**ACTIVITY:** Transcribe all the entries word for word, omitting any pictures they contain.

------------------------

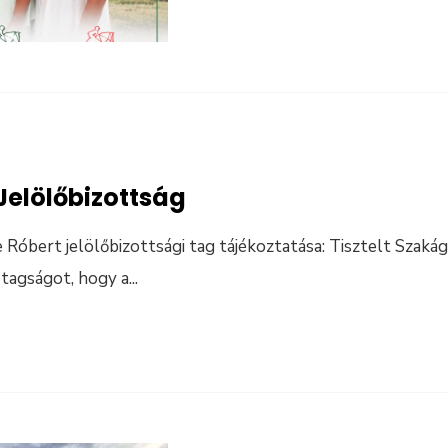
Jelölőbizottság
 Róbert jelölőbizottsági tag tájékoztatása: Tisztelt Szaká
 tagságot, hogy a
...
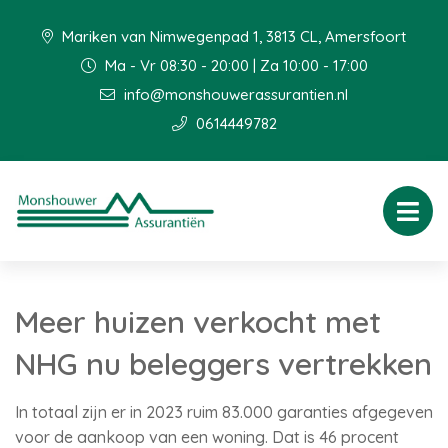
Mariken van Nimwegenpad 1, 3813 CL, Amersfoort
Ma - Vr 08:30 - 20:00 | Za 10:00 - 17:00
info@monshouwerassurantien.nl
0614449782
Meer huizen verkocht met
NHG nu beleggers vertrekken
In totaal zijn er in 2023 ruim 83.000 garanties afgegeven
voor de aankoop van een woning. Dat is 46 procent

------------------------

**RESULT FOR THIS TASK:**
Jelölőbizottság
 Róbert jelölőbizottsági tag tájékoztatása: Tisztelt Szaká
 tagságot, hogy a
...
Mariken van Nimwegenpad 1, 3813 CL, Amersfoort
Ma - Vr 08:30 - 20:00 | Za 10:00 - 17:00
info@monshouwerassurantien.nl
0614449782
Meer huizen verkocht met
NHG nu beleggers vertrekken
In totaal zijn er in 2023 ruim 83.000 garanties afgegeven
voor de aankoop van een woning. Dat is 46 procent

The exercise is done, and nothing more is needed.